Streaming to platforms such as Vimeo or YouTube allows you to stream to an unlimited audience size (yes, millions of viewers worldwide) in full HD, with no bandwidth charges, complex setups, or limitations. Using these providers, you will leverage a first class global service – for free on YouTube, or for a small annual fee with Vimeo.

Important: this will require at least 4.5mb/s (for 1080P stream) upload bandwidth for each language feed. If this is a limitation because of location restrictions, location costs, or problems with second-tier A/V studios, then simply contact us as we have solutions to deal with these particular use cases.

Step 5 - Configure the PolyPlay multilingual stream player

PolyPlay player : The final step is assembling these streams in the PolyPlay stream player.

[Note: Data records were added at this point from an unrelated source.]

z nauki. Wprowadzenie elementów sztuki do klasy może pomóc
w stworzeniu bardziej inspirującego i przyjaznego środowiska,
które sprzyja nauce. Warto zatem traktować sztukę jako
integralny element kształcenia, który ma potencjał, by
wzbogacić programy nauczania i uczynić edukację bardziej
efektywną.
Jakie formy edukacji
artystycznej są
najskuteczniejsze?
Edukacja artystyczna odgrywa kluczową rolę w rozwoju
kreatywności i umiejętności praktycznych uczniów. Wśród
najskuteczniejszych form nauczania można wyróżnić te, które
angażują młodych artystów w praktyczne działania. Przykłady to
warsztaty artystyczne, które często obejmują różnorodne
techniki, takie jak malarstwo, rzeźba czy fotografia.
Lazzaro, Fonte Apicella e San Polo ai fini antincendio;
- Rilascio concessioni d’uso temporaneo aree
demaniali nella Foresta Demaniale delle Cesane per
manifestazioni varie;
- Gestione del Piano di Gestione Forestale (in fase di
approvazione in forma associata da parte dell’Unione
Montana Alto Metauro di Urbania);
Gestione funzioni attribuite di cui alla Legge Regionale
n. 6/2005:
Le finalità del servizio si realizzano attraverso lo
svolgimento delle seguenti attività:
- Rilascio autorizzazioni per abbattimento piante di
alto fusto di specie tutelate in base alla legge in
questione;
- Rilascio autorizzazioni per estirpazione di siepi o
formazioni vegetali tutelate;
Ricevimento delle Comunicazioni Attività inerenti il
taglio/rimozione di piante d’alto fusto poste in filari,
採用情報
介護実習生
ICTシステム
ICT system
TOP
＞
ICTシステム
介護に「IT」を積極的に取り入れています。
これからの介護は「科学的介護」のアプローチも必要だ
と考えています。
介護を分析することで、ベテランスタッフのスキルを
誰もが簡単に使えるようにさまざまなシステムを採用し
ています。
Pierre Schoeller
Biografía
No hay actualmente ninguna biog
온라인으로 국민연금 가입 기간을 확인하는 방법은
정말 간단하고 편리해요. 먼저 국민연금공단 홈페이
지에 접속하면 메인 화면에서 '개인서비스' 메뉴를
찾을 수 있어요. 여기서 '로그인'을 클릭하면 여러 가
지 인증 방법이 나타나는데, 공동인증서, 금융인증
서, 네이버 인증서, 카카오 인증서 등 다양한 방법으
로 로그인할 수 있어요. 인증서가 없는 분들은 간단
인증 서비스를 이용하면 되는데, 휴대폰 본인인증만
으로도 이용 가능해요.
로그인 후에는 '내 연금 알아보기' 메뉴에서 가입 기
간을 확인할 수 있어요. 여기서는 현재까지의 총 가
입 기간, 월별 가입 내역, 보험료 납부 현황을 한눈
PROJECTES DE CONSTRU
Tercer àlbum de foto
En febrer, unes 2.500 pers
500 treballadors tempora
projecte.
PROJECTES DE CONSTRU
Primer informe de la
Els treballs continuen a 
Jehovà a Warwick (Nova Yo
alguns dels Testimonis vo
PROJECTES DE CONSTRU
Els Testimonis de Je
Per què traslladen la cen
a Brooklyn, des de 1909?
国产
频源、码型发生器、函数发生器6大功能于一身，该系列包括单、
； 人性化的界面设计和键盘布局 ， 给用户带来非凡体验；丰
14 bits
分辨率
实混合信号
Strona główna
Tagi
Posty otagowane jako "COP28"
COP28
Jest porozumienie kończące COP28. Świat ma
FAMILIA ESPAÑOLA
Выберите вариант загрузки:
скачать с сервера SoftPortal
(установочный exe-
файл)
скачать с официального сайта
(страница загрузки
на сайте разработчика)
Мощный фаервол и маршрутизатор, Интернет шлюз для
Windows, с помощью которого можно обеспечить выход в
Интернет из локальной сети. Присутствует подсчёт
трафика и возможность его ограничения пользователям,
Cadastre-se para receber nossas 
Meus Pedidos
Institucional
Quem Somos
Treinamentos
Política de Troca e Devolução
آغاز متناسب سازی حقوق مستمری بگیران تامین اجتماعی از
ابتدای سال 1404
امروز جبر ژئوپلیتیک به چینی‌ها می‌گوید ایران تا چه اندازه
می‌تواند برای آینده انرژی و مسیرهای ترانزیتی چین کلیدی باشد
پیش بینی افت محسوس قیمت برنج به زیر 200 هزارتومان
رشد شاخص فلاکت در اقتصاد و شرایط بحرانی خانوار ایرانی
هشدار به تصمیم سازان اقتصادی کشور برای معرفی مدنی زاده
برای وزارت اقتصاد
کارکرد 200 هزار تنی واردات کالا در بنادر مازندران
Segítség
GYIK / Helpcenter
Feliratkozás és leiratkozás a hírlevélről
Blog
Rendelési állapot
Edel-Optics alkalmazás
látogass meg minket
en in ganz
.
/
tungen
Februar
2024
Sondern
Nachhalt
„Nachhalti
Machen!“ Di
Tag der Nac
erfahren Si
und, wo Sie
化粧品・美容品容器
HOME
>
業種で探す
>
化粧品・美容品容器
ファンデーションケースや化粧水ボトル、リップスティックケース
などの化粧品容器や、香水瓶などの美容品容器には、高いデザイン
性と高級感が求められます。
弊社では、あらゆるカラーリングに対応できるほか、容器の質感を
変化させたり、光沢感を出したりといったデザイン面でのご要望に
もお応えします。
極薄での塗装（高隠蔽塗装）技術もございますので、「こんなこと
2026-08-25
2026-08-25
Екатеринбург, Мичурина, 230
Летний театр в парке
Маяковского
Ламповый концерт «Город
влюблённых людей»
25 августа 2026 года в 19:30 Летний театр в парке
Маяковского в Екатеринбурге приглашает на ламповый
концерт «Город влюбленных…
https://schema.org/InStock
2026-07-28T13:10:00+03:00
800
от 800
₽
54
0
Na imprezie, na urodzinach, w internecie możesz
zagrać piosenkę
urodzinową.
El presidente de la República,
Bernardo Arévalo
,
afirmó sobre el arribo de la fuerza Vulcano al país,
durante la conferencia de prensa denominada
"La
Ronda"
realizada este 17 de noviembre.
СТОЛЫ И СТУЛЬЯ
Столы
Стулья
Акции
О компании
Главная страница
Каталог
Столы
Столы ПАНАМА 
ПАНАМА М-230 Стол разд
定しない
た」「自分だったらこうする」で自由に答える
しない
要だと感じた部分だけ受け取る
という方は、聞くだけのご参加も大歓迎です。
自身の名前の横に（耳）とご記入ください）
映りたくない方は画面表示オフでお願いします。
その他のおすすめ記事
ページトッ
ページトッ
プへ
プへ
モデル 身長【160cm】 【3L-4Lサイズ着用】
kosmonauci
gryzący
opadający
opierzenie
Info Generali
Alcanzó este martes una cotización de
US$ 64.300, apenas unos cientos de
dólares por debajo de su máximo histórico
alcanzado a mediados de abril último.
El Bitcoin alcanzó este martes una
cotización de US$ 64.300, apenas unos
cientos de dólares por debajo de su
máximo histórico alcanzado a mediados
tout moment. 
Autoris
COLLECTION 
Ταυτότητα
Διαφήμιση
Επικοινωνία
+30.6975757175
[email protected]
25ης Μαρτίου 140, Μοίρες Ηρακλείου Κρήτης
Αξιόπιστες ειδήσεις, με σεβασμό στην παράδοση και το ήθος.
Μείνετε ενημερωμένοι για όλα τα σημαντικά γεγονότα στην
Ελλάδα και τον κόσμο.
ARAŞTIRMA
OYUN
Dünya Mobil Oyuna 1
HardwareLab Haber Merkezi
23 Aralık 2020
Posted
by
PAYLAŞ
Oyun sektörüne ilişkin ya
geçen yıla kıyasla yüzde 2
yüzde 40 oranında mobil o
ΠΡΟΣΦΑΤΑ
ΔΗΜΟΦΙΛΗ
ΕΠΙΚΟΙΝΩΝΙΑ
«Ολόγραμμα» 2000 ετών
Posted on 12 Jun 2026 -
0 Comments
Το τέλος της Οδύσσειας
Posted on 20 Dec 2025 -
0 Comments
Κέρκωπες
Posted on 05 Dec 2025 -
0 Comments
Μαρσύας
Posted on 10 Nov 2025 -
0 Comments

To configure this, you will need the embedded URLs for each live stream (each language).

  • On vimeo the URL looks like this (make sure to take the event embed link) : https://vimeo.com/event/679971/embed/272b571a05
  • On YouTube it’s a regular YouTube URL : https://www.youtube.com/watch?v=5qap5aO4i9A

When purchasing a live multilingual stream player from us, you will be asked to fill in the URL of the players assigned for each language.


So that finally, when a viewer selects a language in the PolyPlay web player, it will switch to the correct language.

Note: On purchase, your player will immediately be configured with the links you’ve entered and the player will be operational for testing. A “PREVIEW” message will show on top of the player until the date prior to the event, allowing free of charge testing.